Parasites don’t even have to kill their hosts to have huge impacts. A parasite may cut down the competitive edge of a species so that it can’t drive out a competitor, making it possible for the two species to live side by side. Deer carry a nematode that causes them no harm, but when it gets inside moose, it crawls into their spines and makes them stumble around drunkenly before dying. Without that parasite, the deer wouldn’t be able to compete with the moose.
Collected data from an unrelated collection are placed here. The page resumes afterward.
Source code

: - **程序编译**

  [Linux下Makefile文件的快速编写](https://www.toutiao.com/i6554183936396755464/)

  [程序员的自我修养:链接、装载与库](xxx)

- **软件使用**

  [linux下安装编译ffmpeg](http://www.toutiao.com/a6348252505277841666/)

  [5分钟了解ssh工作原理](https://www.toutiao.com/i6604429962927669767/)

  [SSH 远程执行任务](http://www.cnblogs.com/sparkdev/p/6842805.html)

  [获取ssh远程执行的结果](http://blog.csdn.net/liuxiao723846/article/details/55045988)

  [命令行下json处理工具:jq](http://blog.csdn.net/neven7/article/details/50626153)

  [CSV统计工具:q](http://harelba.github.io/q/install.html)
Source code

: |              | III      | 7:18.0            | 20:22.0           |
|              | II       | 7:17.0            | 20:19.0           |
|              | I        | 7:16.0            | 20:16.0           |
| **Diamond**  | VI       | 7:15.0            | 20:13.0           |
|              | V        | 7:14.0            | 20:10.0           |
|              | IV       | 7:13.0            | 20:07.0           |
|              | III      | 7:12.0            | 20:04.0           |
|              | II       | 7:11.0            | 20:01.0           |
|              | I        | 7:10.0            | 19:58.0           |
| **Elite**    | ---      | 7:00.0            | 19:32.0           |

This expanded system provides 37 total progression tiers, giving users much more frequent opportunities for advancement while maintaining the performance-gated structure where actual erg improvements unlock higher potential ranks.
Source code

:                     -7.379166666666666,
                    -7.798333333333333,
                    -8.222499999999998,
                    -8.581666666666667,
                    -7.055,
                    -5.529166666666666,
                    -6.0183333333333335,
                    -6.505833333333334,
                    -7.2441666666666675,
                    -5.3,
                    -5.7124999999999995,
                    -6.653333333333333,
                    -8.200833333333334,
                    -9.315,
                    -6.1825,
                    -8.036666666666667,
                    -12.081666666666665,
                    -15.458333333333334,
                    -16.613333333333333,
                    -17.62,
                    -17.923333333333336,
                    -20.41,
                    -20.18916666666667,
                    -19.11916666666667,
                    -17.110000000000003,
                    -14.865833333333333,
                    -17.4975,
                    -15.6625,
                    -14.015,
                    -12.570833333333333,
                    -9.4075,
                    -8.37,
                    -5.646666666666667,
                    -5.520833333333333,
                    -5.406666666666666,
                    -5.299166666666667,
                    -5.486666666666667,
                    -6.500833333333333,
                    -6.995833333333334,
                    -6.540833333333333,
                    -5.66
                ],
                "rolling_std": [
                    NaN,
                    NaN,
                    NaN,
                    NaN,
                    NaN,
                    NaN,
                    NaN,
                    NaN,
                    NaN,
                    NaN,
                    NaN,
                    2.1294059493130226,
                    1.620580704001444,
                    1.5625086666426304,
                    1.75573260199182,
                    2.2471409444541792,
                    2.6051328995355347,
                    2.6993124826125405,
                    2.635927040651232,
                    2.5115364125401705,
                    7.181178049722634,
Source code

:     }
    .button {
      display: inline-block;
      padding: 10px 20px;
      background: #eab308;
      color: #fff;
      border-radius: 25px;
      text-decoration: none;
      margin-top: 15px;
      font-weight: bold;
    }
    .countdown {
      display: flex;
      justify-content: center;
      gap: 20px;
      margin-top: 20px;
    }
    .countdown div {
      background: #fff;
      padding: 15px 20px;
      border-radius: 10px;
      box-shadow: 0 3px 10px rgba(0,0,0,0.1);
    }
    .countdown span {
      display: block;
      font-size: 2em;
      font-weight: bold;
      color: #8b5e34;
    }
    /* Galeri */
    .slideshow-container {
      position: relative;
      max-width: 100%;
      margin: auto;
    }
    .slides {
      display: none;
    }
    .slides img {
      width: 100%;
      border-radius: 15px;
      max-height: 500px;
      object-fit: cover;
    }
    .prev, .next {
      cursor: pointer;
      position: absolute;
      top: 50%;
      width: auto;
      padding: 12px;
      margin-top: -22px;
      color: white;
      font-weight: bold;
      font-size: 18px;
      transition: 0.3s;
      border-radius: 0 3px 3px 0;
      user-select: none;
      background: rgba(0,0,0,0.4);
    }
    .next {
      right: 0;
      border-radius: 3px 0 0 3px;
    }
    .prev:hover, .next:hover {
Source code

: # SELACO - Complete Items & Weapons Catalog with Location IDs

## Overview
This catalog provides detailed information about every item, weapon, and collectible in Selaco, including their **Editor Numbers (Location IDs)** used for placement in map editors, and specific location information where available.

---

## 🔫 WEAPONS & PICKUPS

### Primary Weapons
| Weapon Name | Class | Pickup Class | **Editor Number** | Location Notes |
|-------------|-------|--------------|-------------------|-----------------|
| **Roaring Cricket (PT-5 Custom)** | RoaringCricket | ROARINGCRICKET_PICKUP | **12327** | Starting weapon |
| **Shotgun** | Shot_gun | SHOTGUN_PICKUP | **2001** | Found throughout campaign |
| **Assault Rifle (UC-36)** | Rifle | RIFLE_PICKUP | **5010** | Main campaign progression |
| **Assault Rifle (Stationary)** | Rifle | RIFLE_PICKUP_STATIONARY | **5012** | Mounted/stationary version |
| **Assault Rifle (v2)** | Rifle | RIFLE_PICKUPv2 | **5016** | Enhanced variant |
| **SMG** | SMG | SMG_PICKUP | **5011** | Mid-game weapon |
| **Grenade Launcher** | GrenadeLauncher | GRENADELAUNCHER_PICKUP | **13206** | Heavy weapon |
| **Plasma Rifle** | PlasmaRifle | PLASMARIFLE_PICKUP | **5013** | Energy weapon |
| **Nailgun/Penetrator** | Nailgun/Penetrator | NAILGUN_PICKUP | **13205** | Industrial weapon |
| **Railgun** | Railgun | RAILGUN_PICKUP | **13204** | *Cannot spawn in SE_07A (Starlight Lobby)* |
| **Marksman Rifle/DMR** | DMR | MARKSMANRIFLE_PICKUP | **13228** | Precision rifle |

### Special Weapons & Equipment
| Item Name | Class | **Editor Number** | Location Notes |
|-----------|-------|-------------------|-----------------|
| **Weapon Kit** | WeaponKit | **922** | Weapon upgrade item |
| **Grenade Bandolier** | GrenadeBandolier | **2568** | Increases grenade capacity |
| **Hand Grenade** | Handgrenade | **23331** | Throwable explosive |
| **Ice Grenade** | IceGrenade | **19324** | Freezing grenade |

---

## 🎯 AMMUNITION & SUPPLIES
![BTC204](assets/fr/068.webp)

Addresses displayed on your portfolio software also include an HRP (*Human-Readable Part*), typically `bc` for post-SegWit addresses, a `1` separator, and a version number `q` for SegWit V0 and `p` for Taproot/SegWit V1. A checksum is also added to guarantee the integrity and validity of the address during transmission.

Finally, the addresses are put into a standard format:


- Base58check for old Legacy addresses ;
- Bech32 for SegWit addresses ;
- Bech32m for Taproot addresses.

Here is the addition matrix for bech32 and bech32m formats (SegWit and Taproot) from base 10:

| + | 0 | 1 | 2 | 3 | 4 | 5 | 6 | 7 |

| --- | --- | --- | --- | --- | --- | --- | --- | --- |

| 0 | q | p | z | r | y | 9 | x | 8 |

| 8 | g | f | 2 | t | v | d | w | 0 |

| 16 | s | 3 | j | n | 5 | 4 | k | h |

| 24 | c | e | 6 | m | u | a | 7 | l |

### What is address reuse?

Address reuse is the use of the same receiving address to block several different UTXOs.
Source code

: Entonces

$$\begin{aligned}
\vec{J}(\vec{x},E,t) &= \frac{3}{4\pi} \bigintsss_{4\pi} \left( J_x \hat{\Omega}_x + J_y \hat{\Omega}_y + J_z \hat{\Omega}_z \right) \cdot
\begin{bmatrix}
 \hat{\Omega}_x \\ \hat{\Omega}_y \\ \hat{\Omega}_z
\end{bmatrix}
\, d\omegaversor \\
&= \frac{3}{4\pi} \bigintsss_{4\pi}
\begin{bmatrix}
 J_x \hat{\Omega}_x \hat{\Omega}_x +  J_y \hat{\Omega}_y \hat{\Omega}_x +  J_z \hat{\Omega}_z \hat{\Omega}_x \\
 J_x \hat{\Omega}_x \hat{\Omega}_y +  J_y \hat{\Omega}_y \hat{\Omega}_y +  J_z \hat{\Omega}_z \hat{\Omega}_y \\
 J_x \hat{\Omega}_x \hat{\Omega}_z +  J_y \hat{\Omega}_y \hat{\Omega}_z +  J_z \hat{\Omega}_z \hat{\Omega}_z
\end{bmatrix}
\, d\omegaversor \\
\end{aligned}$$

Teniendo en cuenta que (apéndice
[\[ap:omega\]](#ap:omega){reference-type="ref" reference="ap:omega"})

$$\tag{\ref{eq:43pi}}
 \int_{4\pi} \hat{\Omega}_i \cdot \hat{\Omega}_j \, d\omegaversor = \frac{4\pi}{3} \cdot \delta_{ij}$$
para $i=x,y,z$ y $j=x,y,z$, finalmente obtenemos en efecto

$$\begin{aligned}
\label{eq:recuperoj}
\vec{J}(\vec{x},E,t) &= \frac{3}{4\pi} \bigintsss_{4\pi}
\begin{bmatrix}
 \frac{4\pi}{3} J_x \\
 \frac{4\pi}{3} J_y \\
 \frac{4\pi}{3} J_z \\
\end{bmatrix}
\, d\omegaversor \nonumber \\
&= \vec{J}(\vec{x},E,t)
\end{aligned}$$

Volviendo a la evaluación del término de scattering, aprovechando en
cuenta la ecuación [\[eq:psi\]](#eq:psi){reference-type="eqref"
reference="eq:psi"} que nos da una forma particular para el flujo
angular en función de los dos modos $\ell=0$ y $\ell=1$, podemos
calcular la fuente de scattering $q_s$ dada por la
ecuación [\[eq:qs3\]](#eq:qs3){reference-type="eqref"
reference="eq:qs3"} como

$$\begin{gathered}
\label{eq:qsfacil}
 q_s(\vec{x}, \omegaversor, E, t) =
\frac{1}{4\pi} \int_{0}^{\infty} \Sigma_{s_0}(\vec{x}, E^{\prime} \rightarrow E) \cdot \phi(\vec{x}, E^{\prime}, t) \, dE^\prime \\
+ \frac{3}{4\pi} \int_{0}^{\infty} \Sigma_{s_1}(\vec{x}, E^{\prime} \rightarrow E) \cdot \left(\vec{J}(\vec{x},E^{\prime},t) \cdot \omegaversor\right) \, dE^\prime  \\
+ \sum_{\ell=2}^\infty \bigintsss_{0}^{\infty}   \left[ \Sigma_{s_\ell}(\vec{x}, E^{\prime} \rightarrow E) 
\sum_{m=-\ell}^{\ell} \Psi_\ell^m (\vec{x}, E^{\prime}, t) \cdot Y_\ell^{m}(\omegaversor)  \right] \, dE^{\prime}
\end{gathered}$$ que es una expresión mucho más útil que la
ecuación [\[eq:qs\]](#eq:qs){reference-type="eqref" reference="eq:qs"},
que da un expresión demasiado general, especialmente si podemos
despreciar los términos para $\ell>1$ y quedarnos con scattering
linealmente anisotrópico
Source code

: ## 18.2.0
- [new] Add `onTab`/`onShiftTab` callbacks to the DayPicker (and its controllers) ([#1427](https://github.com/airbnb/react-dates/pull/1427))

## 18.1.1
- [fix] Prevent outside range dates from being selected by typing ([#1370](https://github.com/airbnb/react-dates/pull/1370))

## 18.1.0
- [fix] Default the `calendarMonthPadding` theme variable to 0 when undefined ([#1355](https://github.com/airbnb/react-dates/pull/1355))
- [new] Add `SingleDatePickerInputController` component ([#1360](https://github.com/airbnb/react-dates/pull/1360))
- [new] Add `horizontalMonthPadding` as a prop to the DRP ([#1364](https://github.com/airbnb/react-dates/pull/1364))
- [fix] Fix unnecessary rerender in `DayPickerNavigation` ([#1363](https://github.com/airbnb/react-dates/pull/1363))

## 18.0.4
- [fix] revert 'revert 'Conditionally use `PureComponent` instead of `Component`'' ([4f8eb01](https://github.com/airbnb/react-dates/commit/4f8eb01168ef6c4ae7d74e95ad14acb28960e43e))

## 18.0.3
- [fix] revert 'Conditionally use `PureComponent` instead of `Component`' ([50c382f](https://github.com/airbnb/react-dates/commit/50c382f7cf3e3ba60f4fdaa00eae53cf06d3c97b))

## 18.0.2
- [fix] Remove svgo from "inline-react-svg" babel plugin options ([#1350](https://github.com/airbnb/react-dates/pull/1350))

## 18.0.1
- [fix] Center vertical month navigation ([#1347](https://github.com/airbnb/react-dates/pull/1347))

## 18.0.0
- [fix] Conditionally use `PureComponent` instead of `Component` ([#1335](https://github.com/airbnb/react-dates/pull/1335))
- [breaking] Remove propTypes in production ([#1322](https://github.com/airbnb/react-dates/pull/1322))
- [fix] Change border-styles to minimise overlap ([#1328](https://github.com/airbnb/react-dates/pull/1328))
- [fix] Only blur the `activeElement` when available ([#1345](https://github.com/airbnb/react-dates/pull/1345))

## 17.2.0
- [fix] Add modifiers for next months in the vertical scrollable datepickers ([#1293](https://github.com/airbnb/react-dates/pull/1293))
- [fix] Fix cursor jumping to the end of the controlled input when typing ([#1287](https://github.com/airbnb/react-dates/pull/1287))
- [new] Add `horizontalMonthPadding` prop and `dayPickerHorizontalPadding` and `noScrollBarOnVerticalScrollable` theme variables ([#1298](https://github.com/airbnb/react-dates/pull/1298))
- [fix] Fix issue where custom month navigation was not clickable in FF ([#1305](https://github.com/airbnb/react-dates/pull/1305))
And biologists such as Lafferty have shown that the way parasites manipulate their hosts can also have a big effect on the balance of nature.
Going into graduate school, Lafferty thought he had a pretty good idea of the ecology off the California coast, where he had scuba dived since high school (he paid his way through college by scraping mussels off oil rigs). It wasn’t until he took a course on parasitology that he had his mind changed. His teacher, Armand Kuris, stunned him by showing how parasites could be found everywhere in the sea. “Here are all these animals I knew and loved as a diver, and when you opened them up they were full of parasites. I realized marine ecology had been missing a big part of the picture.”
Lafferty began studying the parasites of the Carpinteria salt marsh. There are many to choose from at Carpinteria—a dozen flukes infect the California horn snail alone—but Lafferty chose the most common one, Euhaplorchis californiensis. Birds release Euhaplorchis eggs in their droppings, which are eaten by horn snails. The eggs hatch, and the flukes castrate the snail, producing a couple of generations before cercariae come swimming out of their host. The cercariae explore the salt marsh to find their next host, the California killifish. They latch onto its gills and work their way into its fine blood vessels; they crawl deeper into the fish, finding a nerve that they follow until they reach the brain. They don’t actually penetrate the killifish’s brain but form a thin carpet on top of it, looking like a layer of caviar. There the parasites wait for the fish to be eaten by a shorebird. When they reach its stomach, they then break out of the fish’s head and move into the bird’s gut, stealing its food from within and sowing eggs in its droppings to be spread into marshes and ponds.
Lafferty wanted to understand what effect this cycle had on the ecology of the salt marsh. Would Carpinteria look the same if there were no flukes? He began his ride around the parasite’s cycle at the snail stage. The relationship between fluke and snail is a strange one. It’s not a predator-and-prey arrangement. When a lynx kills snowshoe hares, the tender shoots that the dead hares would have eaten are eaten by the survivors, which can use the energy to raise baby hares. But the flukes of Carpinteria don’t quite kill their snails. In a genetic sense, the snails are indeed dead, because they can no longer reproduce. But they live on, grazing on algae to feed the flukes inside them. If the snails were truly dead, the algae that they ate would be left for surviving snails to graze on. Instead, the flukes-as-snails are in direct competition with the uninfected snails.